Parts of Chapter 3 were published in Saurabh Dube (ed.) Modern Makeovers: The Oxford Handbook of Modernity in South Asia, (New Delhi: Oxford University Press, 2011). An earlier version of Chapter 5 was published as ‘Quinine, Mosquitoes and Empire: Reassembling Malaria in British India, 1890–1910’ in South Asian History and Culture, 4.1(January 2013). I thank the editors and anonymous readers for their critical feedback.

I am particularly grateful to Deborah Coen and Sujit Sivasundaram for their intellectual generosity. I thank Ishita Banerjee-Dube, Chris Bayly, Dipesh Chakrabarty, Supriya Chaudhuri, Hal Cook, Roger Cooter, Joya Chatterji, Lorraine Daston, Faisal Devji, Saurabh Dube, Sven Dupre, Shruti Kapila, Joan Landes, Veronika Lipphardt, Hugh Raffles, Anupama Rao, Biswajit Ray, Anne Secord, David Sepkoski, Sonu Shamdasani, Emma Spary and John Harley Warner for their encouraging comments and incisive suggestions.

My fellow-travellers Siraj Ahmed, Guy Attewell, Jenny Bangham, Sharmadip Basu, Varuni Bhatia, Moinak Biswas, Prasanta Chakravarty, Teri Chettiar, Anirban Das, Rajarshi Dasgupta, Rohit De, Rajarshi Ghose, Bodhisattva Kar, Nayanika Mathur, Durba Mitra, Hannah Newton, Surabhi Ranganathan, Utsa Ray, Shrimoy Roy Chaudhury, Jonathan Saha, Uditi Sen, Michael Stanley-Baker and Sanjukta Sunderason set inspiring standards of scholarly integrity and imagination. While pursuing their own exciting works, Atig Ghosh, Sukanya Sarbadhikary, Anandaroop Sen, Kaustubhmani Sengupta and especially Upal Chakrabarti welcomed me during my visits to New Delhi. I am always indebted to them for their warmth and affection.

Urmimala Ghosh and Sreecheta Das, and Rekha and Amal Bhowmick provided me a home in Calcutta on innumerable occasions when the manuscript was being researched, written and revised. I hoped to write an engaging book that Samar Das would have appreciated! My grandfather, M. L. Deb, almost reached a hundred years hoping to see my book in print, before giving up all too suddenly. I thank Rinki Deb Ray and Pradip Bhowmick for being there for me.

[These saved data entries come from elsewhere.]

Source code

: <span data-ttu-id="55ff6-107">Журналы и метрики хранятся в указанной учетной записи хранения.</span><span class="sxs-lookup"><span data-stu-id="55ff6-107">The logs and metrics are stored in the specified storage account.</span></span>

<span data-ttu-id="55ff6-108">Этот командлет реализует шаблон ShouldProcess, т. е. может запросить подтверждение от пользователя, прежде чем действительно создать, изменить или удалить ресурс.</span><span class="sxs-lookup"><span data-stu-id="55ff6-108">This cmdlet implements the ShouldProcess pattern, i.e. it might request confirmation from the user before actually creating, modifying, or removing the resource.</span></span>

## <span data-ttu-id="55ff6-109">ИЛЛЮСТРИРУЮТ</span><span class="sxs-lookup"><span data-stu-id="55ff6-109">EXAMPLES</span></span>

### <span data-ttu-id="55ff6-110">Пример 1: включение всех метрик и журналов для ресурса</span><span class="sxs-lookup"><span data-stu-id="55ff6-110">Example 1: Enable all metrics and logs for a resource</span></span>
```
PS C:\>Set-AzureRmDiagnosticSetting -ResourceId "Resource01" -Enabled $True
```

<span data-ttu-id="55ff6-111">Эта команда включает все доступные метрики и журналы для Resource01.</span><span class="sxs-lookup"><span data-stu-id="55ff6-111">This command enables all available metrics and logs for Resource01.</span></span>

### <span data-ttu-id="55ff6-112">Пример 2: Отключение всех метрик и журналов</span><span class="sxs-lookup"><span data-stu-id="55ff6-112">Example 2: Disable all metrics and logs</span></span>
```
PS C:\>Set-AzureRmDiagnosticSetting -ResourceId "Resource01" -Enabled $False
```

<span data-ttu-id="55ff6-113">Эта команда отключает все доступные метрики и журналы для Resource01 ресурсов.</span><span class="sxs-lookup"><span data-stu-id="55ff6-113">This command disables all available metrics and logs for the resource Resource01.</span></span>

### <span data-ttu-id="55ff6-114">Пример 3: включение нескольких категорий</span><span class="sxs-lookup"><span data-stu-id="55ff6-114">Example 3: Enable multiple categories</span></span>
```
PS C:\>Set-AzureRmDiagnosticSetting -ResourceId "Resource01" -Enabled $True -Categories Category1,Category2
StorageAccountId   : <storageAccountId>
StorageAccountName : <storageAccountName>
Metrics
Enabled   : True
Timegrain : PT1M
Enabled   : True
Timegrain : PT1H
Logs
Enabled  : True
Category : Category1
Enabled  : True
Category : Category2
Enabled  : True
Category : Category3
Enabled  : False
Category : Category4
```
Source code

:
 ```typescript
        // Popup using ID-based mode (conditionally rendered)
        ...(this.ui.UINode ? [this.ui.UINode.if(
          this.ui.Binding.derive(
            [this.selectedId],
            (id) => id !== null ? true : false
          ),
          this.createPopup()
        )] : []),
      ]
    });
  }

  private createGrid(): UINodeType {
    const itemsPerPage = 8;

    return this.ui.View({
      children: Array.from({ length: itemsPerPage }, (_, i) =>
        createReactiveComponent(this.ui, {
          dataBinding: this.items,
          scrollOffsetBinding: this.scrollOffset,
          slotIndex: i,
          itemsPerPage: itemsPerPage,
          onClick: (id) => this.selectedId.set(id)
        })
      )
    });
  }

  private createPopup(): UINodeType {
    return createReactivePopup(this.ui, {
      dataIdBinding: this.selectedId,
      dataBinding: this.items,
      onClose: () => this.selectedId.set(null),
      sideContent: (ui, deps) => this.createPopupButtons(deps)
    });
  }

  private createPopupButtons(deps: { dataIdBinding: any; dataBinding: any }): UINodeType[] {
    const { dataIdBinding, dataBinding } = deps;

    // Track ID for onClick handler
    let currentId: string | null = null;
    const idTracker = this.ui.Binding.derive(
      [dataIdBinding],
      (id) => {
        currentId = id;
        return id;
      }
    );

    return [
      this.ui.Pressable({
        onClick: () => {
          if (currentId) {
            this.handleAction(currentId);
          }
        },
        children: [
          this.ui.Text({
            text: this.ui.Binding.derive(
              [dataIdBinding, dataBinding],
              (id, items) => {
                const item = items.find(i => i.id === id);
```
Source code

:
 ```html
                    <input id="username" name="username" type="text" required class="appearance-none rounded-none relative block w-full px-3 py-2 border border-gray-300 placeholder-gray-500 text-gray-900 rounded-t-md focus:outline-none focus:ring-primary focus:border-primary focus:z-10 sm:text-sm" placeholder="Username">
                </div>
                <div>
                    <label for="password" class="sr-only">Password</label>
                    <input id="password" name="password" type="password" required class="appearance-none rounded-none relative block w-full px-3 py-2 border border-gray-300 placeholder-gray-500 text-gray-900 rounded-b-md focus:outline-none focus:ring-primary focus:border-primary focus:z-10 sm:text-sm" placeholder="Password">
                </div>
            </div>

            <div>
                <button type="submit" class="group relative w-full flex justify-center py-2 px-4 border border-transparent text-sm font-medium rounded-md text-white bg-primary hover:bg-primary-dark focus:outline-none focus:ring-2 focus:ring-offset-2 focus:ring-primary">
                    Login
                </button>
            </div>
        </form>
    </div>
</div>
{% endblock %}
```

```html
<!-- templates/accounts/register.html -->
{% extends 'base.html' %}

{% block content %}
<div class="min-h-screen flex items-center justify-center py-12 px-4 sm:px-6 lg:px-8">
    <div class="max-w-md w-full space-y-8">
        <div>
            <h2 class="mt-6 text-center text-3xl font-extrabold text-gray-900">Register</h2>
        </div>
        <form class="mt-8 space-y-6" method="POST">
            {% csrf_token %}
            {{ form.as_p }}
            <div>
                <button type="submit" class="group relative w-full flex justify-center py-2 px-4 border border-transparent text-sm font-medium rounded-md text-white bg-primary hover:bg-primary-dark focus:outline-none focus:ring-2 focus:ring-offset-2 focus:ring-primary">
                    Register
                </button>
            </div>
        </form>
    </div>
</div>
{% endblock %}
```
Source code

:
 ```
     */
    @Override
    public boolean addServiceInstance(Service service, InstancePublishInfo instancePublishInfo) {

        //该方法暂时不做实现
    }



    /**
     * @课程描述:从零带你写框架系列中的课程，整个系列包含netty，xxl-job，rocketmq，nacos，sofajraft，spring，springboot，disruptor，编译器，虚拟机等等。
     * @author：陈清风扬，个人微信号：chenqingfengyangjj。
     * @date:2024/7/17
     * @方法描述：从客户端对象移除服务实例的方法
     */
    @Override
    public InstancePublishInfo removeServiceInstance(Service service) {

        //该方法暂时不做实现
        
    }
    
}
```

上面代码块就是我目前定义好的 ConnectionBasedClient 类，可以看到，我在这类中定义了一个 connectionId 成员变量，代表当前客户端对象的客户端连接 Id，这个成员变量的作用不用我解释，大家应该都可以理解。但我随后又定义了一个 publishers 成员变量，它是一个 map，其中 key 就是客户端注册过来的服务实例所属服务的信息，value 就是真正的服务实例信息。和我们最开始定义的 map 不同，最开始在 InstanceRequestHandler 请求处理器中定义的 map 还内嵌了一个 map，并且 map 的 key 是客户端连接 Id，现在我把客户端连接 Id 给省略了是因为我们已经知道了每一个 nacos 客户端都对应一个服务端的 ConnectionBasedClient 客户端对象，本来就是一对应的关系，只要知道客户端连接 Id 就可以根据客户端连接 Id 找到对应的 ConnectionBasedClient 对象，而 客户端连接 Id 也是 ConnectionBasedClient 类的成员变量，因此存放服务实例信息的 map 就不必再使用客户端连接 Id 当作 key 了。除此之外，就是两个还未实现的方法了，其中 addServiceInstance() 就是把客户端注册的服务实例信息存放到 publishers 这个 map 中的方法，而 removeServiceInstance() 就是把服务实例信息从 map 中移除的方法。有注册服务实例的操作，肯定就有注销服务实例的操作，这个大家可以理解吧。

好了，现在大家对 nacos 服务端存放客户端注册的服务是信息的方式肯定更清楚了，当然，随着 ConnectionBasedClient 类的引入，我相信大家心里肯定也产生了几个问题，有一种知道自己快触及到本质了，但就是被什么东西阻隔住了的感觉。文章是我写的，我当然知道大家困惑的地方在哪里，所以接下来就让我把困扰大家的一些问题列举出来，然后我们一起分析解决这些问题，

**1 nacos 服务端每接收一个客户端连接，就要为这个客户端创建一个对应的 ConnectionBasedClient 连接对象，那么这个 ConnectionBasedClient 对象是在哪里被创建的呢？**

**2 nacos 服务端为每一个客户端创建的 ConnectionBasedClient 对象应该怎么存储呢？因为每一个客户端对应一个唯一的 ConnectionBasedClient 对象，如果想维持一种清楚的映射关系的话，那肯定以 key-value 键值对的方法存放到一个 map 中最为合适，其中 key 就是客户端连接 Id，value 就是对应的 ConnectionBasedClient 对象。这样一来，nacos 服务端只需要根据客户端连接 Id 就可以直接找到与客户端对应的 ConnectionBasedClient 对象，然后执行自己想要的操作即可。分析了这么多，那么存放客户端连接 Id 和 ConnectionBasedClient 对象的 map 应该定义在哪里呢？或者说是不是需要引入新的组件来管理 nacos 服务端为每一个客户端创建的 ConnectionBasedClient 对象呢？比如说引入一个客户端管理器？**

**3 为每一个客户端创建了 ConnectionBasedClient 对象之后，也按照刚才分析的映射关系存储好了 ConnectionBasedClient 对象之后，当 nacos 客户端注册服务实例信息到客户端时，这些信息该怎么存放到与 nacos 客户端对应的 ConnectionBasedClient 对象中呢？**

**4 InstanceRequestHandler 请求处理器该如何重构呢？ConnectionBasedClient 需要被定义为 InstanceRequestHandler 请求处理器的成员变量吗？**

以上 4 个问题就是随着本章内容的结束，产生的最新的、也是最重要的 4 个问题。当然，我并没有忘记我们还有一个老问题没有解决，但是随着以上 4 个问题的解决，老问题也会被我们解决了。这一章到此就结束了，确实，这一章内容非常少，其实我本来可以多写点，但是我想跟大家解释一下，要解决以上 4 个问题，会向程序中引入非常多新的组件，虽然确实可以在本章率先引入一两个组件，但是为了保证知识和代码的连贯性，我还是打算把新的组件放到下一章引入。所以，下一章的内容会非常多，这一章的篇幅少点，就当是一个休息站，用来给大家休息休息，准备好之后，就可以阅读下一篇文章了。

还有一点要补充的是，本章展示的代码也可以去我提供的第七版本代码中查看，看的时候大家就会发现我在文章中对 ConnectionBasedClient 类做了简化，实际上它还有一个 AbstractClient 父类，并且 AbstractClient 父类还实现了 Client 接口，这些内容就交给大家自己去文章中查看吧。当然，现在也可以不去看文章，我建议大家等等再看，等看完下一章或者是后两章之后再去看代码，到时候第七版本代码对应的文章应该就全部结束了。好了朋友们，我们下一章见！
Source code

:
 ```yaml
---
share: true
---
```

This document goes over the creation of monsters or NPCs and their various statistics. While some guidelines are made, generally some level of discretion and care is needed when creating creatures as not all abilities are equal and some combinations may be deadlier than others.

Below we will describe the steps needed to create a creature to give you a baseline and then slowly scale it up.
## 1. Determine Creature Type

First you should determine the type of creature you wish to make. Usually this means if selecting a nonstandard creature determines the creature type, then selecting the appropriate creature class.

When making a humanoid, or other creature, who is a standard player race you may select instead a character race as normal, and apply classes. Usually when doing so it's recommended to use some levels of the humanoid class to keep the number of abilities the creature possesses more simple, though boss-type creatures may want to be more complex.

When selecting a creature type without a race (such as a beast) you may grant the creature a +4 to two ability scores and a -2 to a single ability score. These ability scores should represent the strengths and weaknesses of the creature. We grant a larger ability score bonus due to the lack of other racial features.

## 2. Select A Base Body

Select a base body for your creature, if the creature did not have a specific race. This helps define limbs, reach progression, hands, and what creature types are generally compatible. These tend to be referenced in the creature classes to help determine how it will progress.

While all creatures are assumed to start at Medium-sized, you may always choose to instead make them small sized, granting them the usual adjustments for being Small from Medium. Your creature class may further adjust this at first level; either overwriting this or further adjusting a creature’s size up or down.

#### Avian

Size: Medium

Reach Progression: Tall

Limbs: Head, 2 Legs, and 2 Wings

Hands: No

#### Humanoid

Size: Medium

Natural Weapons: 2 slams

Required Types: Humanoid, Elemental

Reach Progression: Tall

Joyasree and Amitabha Deb Roy are amongst my very best friends. I am privileged to have them as my parents: A cliché has never been truer! I am following in their footsteps by pursuing academic research and teaching. All along, they have quietly and wholeheartedly supported me. This book is dedicated to them. Shinjini Das has endured a quinine-bitter-half over the past decade, while developing her own research and career in South Asian history. For her companionship, patience and invaluable perspectives that have enriched me, and this project, I say: Thank you!